The reasons why consumers attend research shopping lie in the different requirements of the three purchase stages and the channels ability to fulfill these requirements (Neslin et al. 2006; Verhoef, Neslin, and Vroomen 2007). Consumers can perceive the channels’ fulfillments of these requirements differently, depending at what stage of the purchase process they are (Gensler, Verhoef, and Böhm 2012).
In the search phase the channel attributes search convenience and search effort are highly significant drivers of channel choice (Verhoef, Neslin, and Vroomen 2007) and so are accessibility of the channel and social presence (Frambach, Roest, and Krishnan 2007). The attributes assortment, price promotion, enjoyment and consumer clientele are significant drivers for using the internet channel for information search (Verhoef, Neslin, and Vroomen 2007). It is claimed that the internet performs better in providing product information and the ability to compare products and prices easier than in traditional stores (Alba et al. 1997; Chiang and Dholakia 2003; Gupta, Su, and Walter 2004; Peterson, Balasubramanian, and Bronnenberg 1997). This can be explained by the more detailed, timely and customizable information, compared to the offline store (Morton, Zettelmeyer, and Silva-Rosso 2001). Consequently, consumers prefer to use the internet in the information search phase rather than the offline shop (Gupta, Su, and Walter 2004).
In the purchase phase, the decision of where to buy is significantly influenced by the channel attributes service, purchase effort, risk, privacy and enjoyment (Verhoef, Neslin, and Vroomen 2007) as well as ease of use (Frambach, Roest, and Krishnan 2007). Perceived price was found to not significantly affect consumers channel choice in this phase (Gensler, Verhoef, and Böhm 2012). In the purchase phase the offline channel is found to be preferred over the online shop, predominantly because of the internet’s higher shopping risk and the lack of viewing the product online (Ahuja, Gupta, and Raman 2003).
The consequences of research shopping are two fold. A distinction into loyal and competitive research shopping is made (Neslin and Shankar 2009). A loyal research shopper switches the channel during the purchase process but stays at the same retailer. This means that sales of these costumers are only shifted between the different channels of a company and do not become lost. In comparison, competitive research shoppers use a channel of a retailer to gather product information, but then switch to a channel of another retailer to purchase afterwards (Nunes and Cespedes 2003). The latter behavior is called free riding, which will be discussed in the following.
Free riding is a general behavior that can be summarized as someone or something who is receiving benefits of public goods without paying for it (Devlin-Foltz and Lim 2009). In the shopping context free riding describes the behavior of a consumer who uses one retailer only to view and evaluate the products or services and then purchases them at another retailer (Dulleck and Kerschbamer 2009; Kucuk and Maddux 2010; van Baal and Dach 2005). Therefore, the customer takes advantages of the services provided in other stores. The behavior also appears on the retailer side, when a low-service retailer takes advantage of full-service retailers to sell its merchandise (Carlton and Chevalier 2001). Consumer free riding does not necessarily imply a change of channel during the purchase process. For example a customer uses an online shop to inform him-/herself about the product (for example Adidas.com) and purchases at another online shop (for example a shop at Amazon.com).

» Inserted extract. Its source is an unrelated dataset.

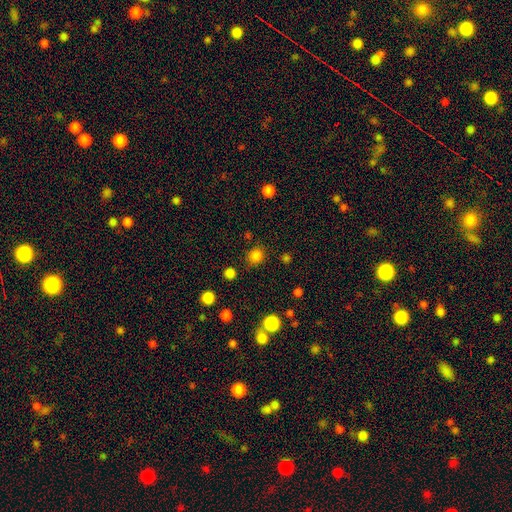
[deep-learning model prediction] smooth-or-featured: smooth: 82% | star or artifact: 15% | featured or disk: 4%
  how-rounded: round: 87% | in between: 12% | cigar-shaped: 1%
  merging: none: 85% | minor disturbance: 9% | major disturbance: 3% | merger: 3%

Free riding occurs when retailers offer pre-purchase services, such as product trial or personal assistance, with no upfront charges (Carlton and Chevalier 2001). Receiving such pre-purchase services does not generally force someone to make a purchase (van Baal and Dach 2005). This opens the possibility for consumers to use these pre-purchase services but switch to other retailers for purchase afterwards (Dulleck and Kerschbamer 2009). Typically, consumers then switch to retailers where they get the same product for a lower price (Carlton and Chevalier 2001; Huang, Lurie, and Mitra 2009).

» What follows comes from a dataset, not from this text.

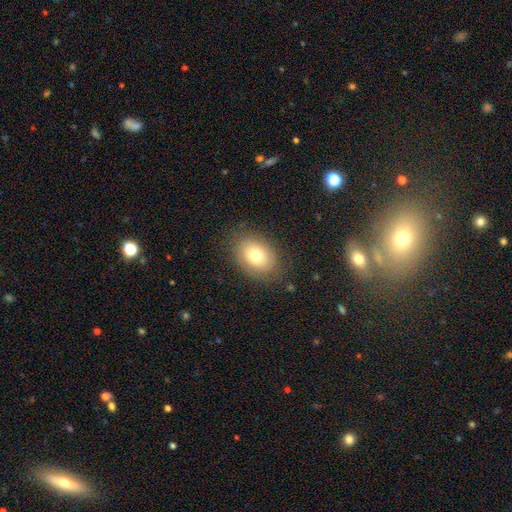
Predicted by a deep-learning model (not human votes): This is likely a smooth galaxy (73%). How rounded: likely in between (74%). Merging: clearly none (83%).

Free riding can also be influenced by the product itself. Offline retailers that offer experience products, products with a high technological change and products that are purchased less often suffer most from free riding, as these products demand an inspection and personal consultancy prior to purchase (van Baal and Dach 2005).

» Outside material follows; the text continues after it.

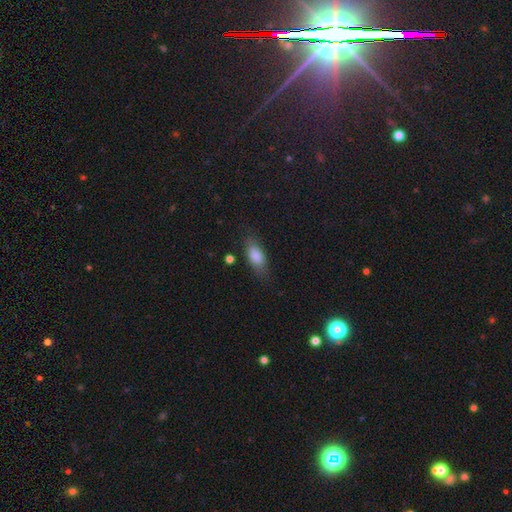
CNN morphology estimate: Smooth or featured? smooth (83%)
How rounded? in between (80%)
Merging? none (75%)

On the other side, Huang, Lurie, and Mitra (2009) found that free riding in the online context is more frequent for search goods. Attributes of search goods can be evaluated more easily and consumers rather browse quickly through many different websites for information search, which increases the likelihood of free riding. Experience goods on the other side demand greater effort to evaluate their attributes online and therefore consumers prefer to only use a few websites to internalize all product information (for example try simulation, read customers reviews and expert ratings). After spending a long time on one website the consumer increases trust in the website and becomes more prone to use this website for purchase and thus, is less likely to free ride.
The behavior of free riding in the shopping environment has found wide adoption. Van Baal and Dach (2005) report that 20.4 percent of all respondents were pure free riders. It is predicted that consumer free riding will increase in the future (Huang, Lurie, and Mitra 2009) and that the internet is a large driver of this growth (Carlton and Chevalier 2001; Morton, Zettelmeyer, and Silva-Rosso 2001). The rise of this behavior must be seen critically as free riding is a major concern for retailers and comes along with disadvantages, especially when consumers use the physical store for information search and purchase the product at a competitors channel, like it can be done during showrooming (Carlton and Chevalier 2001). Full-service physical stores are most vulnerable because more service is related to more costs and possibly higher prices of the products. Retailers who do not offer full-service can therefore sell their products for lower prices, which attracts purchasing consumers (Shin 2007). When offline stores provide full-service to consumers who then purchase the product at a cheaper discounter, the retailer incurs opportunity costs because the time a sales person spends with a free riding customers could have been spent with a possible buyer (van Baal and Dach 2005). The problem is that free riding customers cannot be differentiated straight away from potential customers. This means that a sales assistance has to spend equal effort with each customer, no matter whether he/she buys or not (Burns 2010). More common and less harmful are consumers who free ride on services provided on websites and online shops (van Baal and Dach 2005). The majority of research shoppers use the internet for information search and the offline store for purchase (Verhoef, Neslin, and Vroomen 2007). This can be viewed less critical because the costs of websites are lower and remain fixed (Carlton and Chevalier 2001).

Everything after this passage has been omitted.